Мать вздрагивает и отодвигается. Крупные горячие слезы медленно текут по ее щекам, падают на колени.
Дверь из гостиной отворяется. Мелкими шажками, покашливая, входит отец. За ним Зоммер. Пройдясь взад и вперед по комнате, Мейер приближается к Элле, наклоняется, осторожно берет ее за руку.
— Гм… жара нет. Пульс нормальный… — Он отпускает руку дочери и отходит от кровати.
Элла усмехается. Все трое ежатся, словно чем-то неприятно задетые. Мать втихомолку вытирает слезу.
— Вы считаете меня больной? — Элла быстро приподнимается и садится на кровати, облокотившись на подушки.
— Ну, что ты, — зачем же больной… — Отец принужденно смеется. — Знаешь что? Поедем кататься?
— Что? — не расслышав, переспрашивает Элла.
— Поедем кататься — все вчетвером. Велим запрячь и вашу лошадь. По двое в санях, и — поехали…
— Что это за катанье ночью?
— О, теперь ночи светлые. Теперь ночью приятней, чем днем… И заодно завернем к лесничему.
— Опять! — Гримаса отвращения появляется на лице Эллы, — Оставьте меня наконец в покое с вашим лесничим!
— Нет, детка, так нельзя… — Постепенно голос отца становится уверенней и строже. — Лесничий — уполномоченный господина барона, и все мы от него зависим. Ссориться с лесничим опасно: он не простит! Да еще такое оскорбление! Детка, детка, разве можно быть такой невежливой!
— Н-ну… Он еще не того заслуживает, — цедит Элла сквозь зубы.
Зоммер вздрагивает, словно ужаленный. Мейер делает вид, что не слышал.
— Ну, хорошо, в таком случае поедем просто так, покатаемся… — угодливо продолжает он. — Чудесная погода сегодня… Дорога гладкая, как полотно…
В комнате воцаряется молчание. Все ждут, что скажет Элла. Но она молчит.
— Ах… — тяжко вздыхает мать. — Разве она послушается. Что мы для нее!
— Тише, жена, помолчи! — обрывает ее Мейер. — Что ж, Элла, поедем?
Молчание. Потом Элла, словно разбуженная, подымается.
— Поедем.
Слышится громкий вздох облегчения. Кто вздыхает — неизвестно.
Через полчаса Элла стоит в кабинете, готовая к выезду. На ней длинная теплая шуба, на голове шерстяной платок, на руках теплые рукавички. Одеться ей помог муж. Отойдя в сторону, он смотрит на нее. Мать еще хлопочет вокруг дочери, завязывает платок, натягивает рукавички.

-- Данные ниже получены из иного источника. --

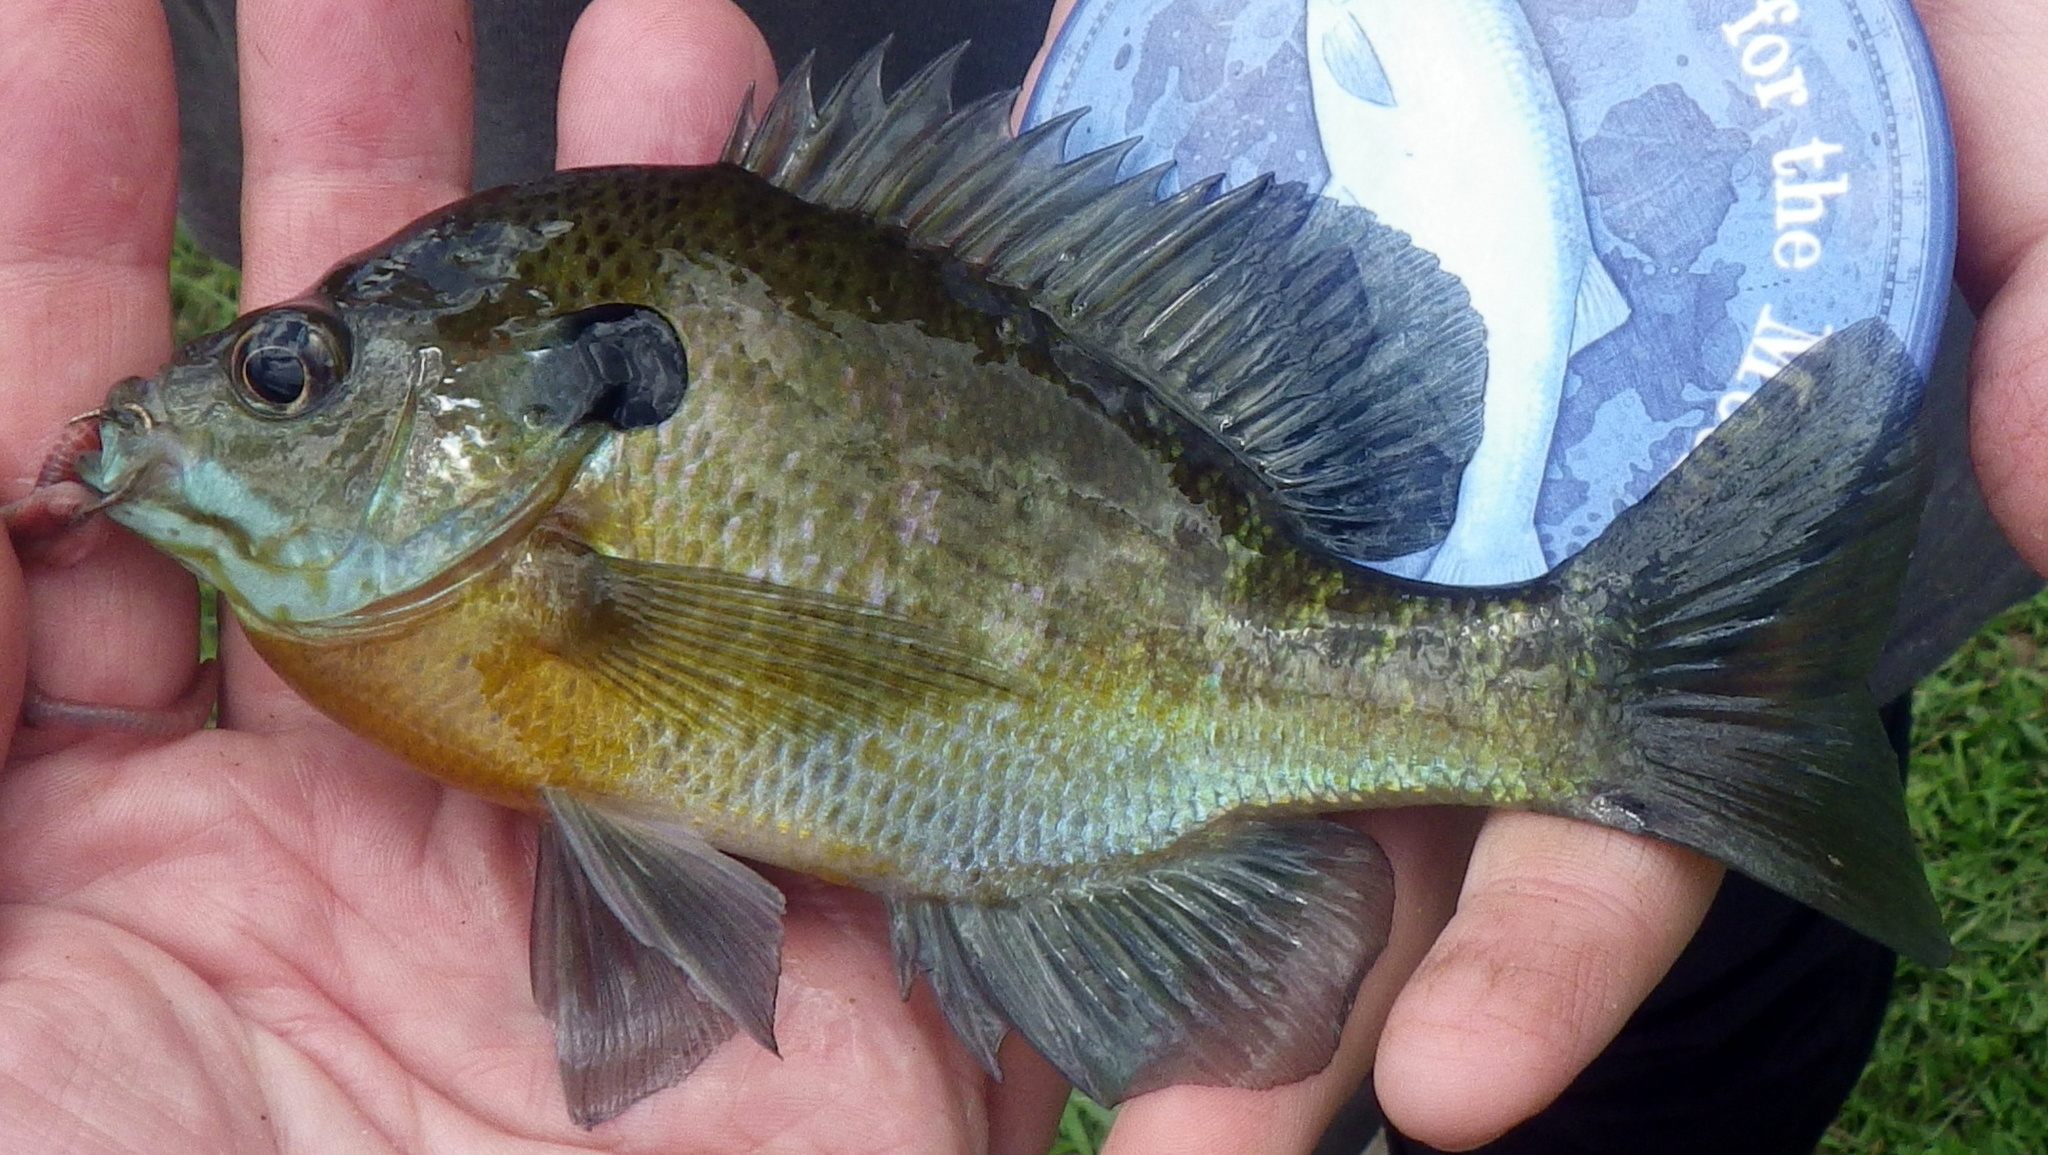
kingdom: Animalia
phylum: Chordata
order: Perciformes
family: Centrarchidae
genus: Lepomis
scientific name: Lepomis macrochirus
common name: Bluegill
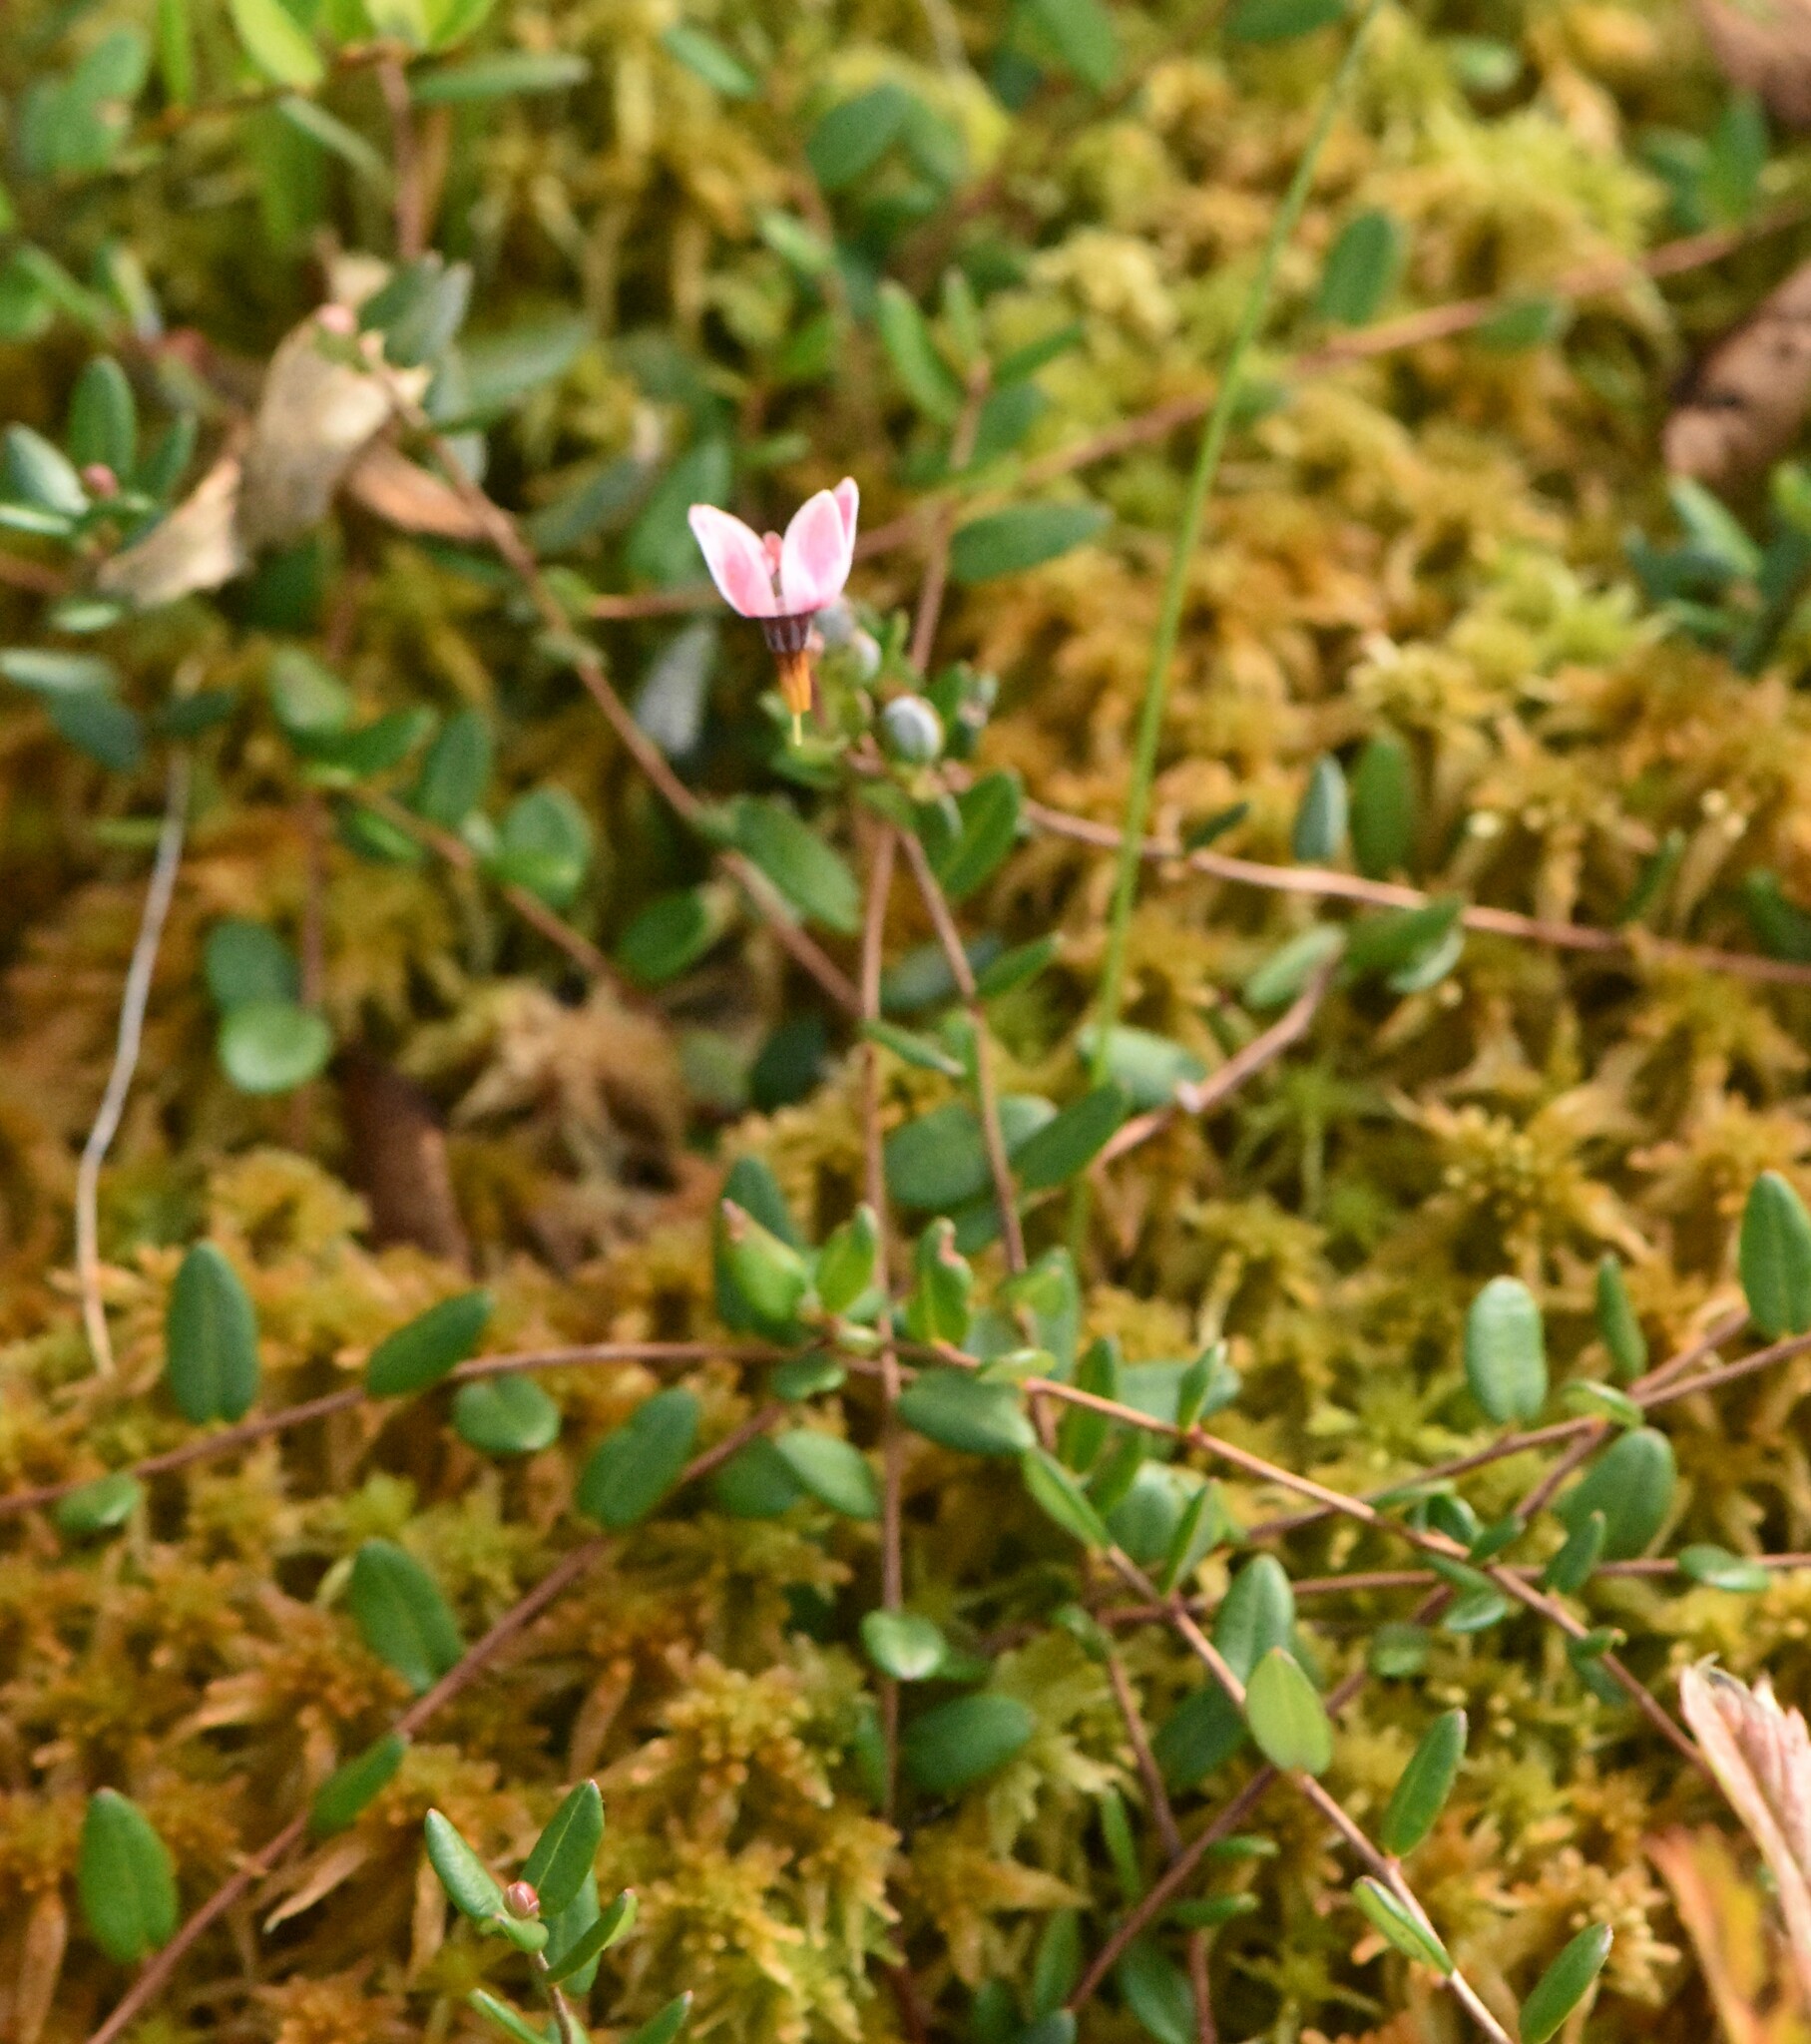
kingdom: Plantae
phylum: Tracheophyta
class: Magnoliopsida
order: Ericales
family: Ericaceae
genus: Vaccinium
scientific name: Vaccinium oxycoccos
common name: Cranberry
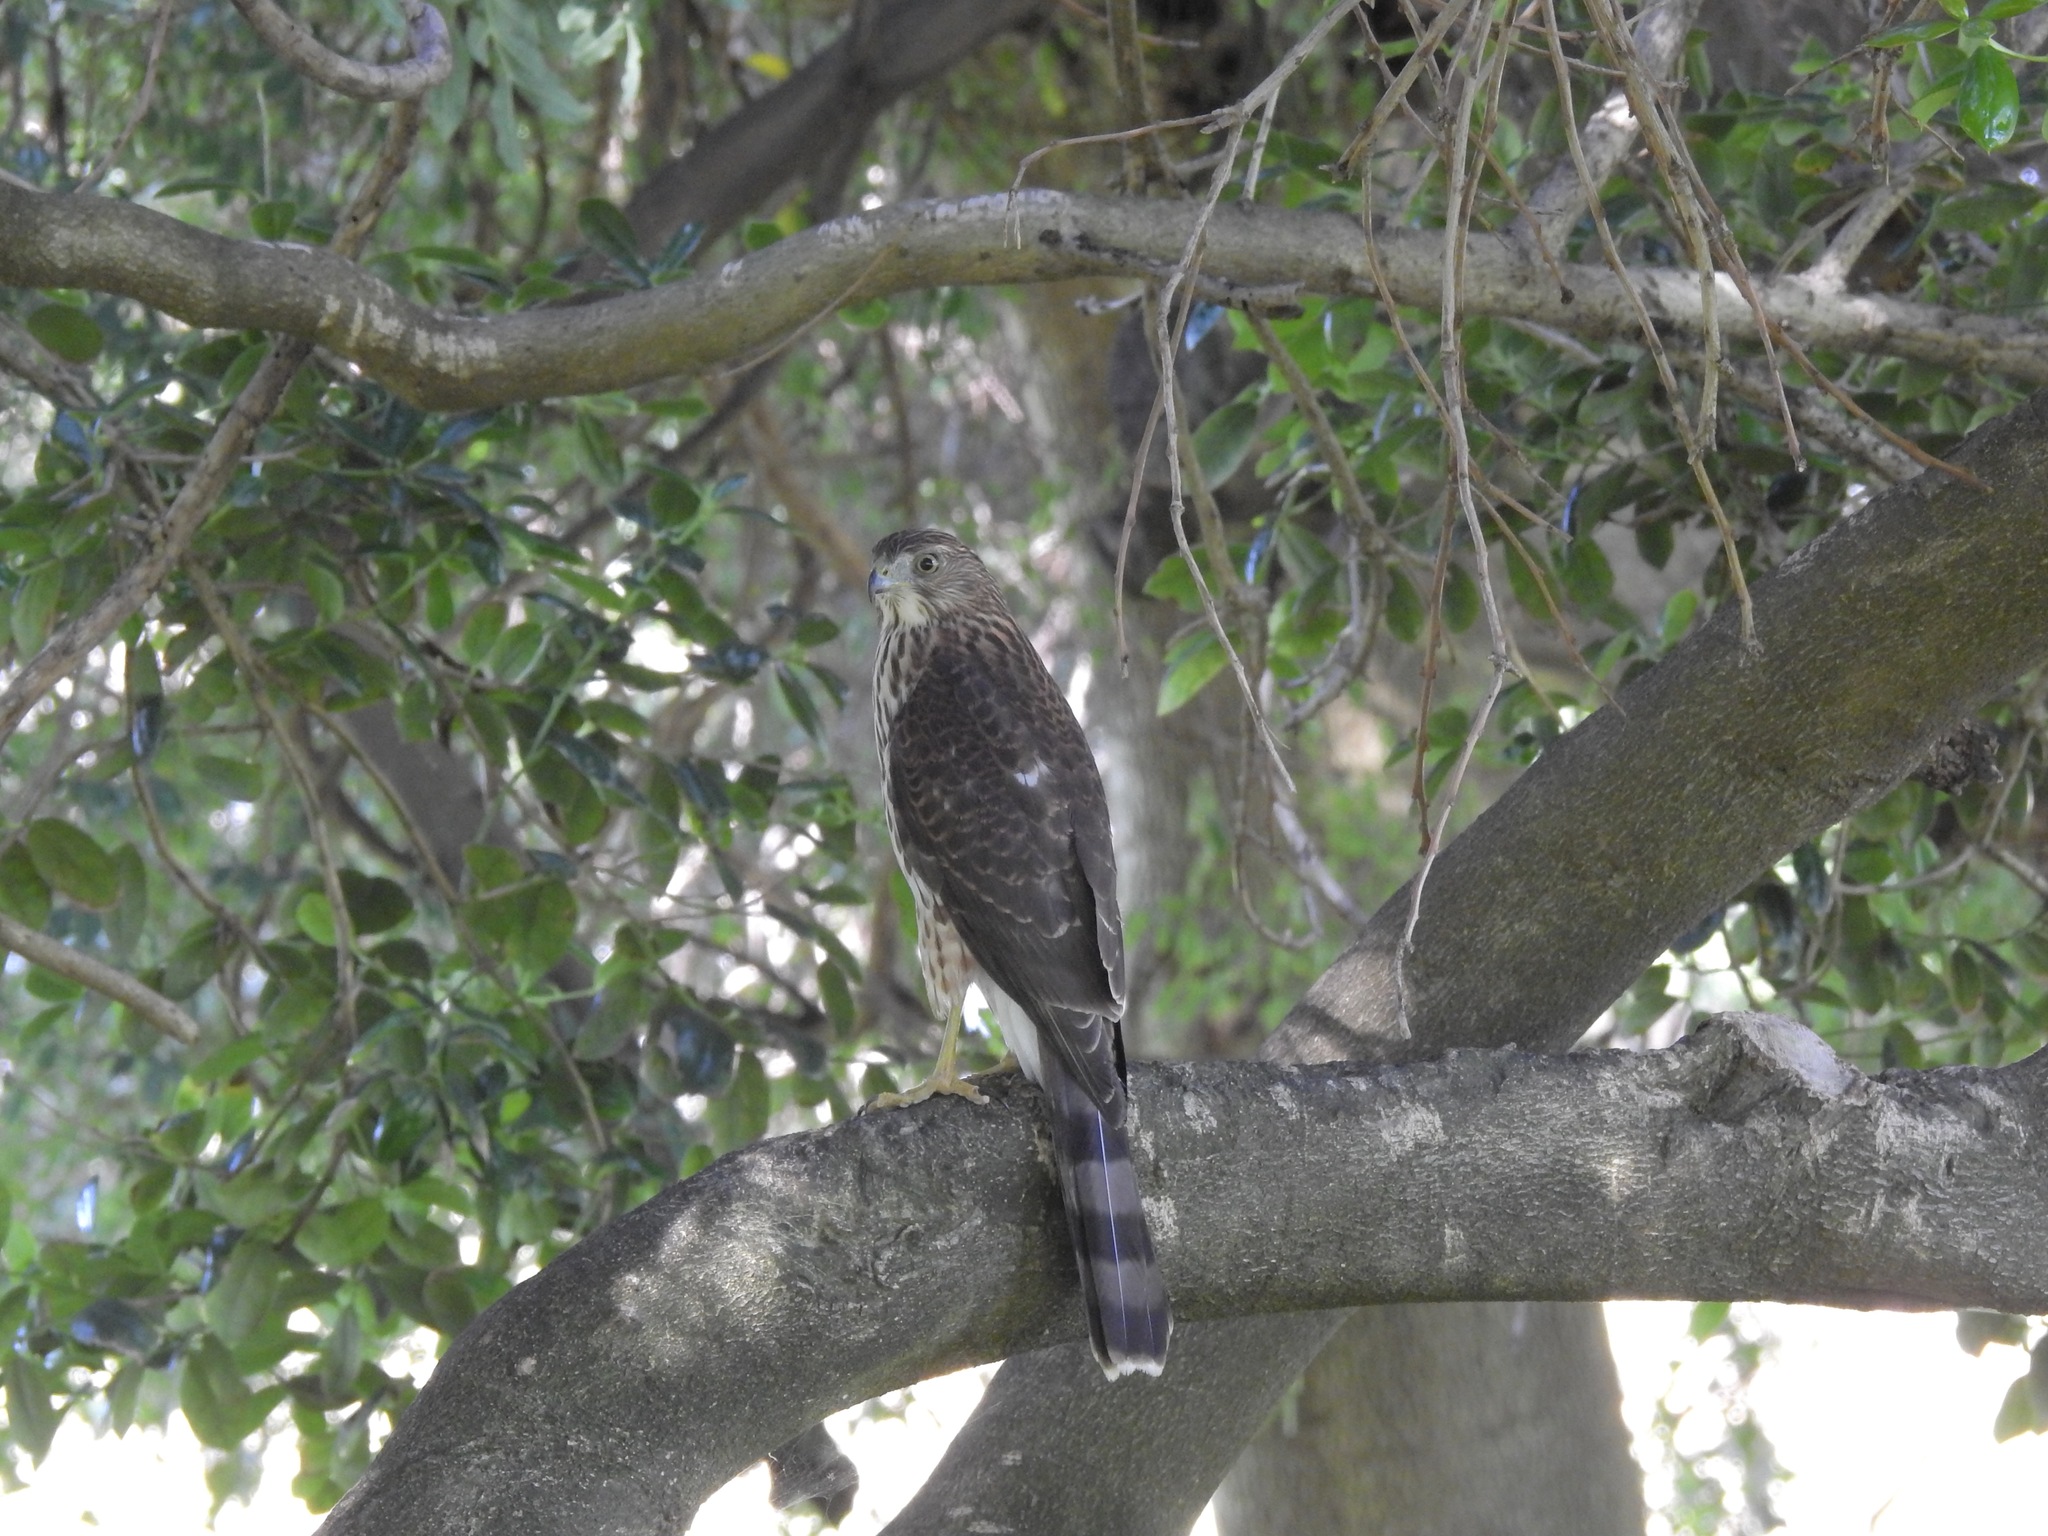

Элле все это безразлично: пусть… она стоит и бездумно смотрит на пустой шкаф.
Мать перехватывает ее взгляд.
— Завтра положи все на место… — шепчет она. — Хорошо?
— Да, — машинально отвечает Элла.
В глазах матери вспыхивает огонек надежды — заблудшую дочь еще можно спасти.
Перед домом неторопливо бьют копытами лошади Мейера и аптекаря, запряженные в двое саней. Садятся так: в одни сани — мужчины, в другие — обе женщины. Трогаются. Копыта лошадей гулко стучат по замерзшей дороге. Снег слегка поскрипывает под гладкими полозьями.